Each line below that contains "APERTURE" counts once; report the total and nothing more.

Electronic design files
= = = = = = =
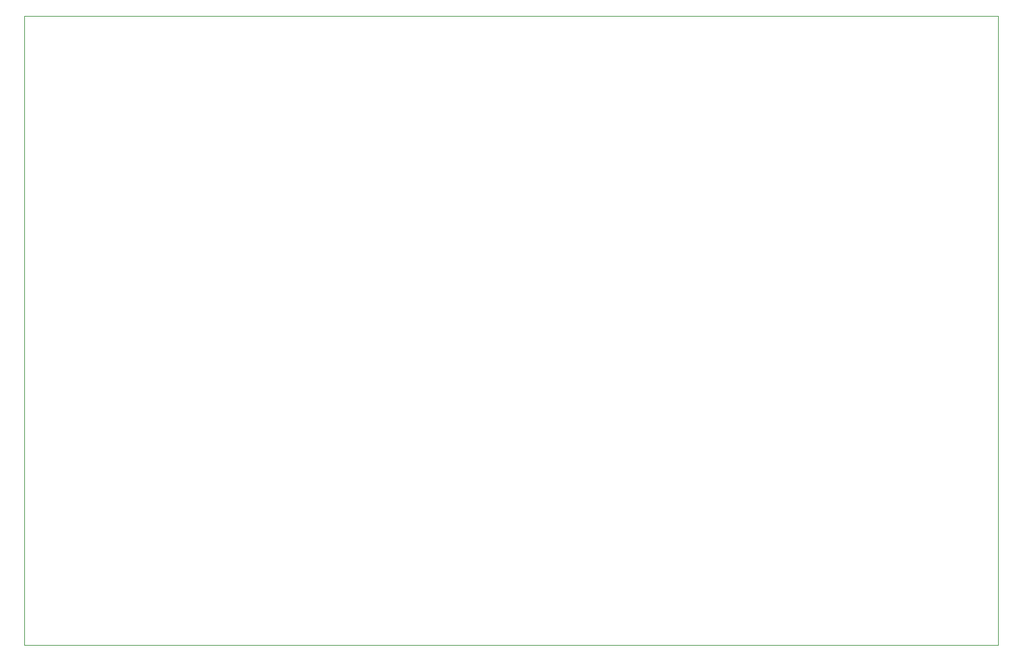
<source format=gbr>
%TF.GenerationSoftware,KiCad,Pcbnew,9.0.6*%
%TF.CreationDate,2025-11-16T15:46:06-05:00*%
%TF.ProjectId,power_supply,706f7765-725f-4737-9570-706c792e6b69,rev?*%
%TF.SameCoordinates,Original*%
%TF.FileFunction,Profile,NP*%
%FSLAX46Y46*%
G04 Gerber Fmt 4.6, Leading zero omitted, Abs format (unit mm)*
G04 Created by KiCad (PCBNEW 9.0.6) date 2025-11-16 15:46:06*
%MOMM*%
%LPD*%
G01*
G04 APERTURE LIST*
%TA.AperFunction,Profile*%
%ADD10C,0.050000*%
%TD*%
G04 APERTURE END LIST*
D10*
X62738000Y-44958000D02*
X191770000Y-44958000D01*
X191770000Y-128270000D01*
X62738000Y-128270000D01*
X62738000Y-44958000D01*
M02*

</source>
= = = = = = =
__ANSWER SECTION__:
2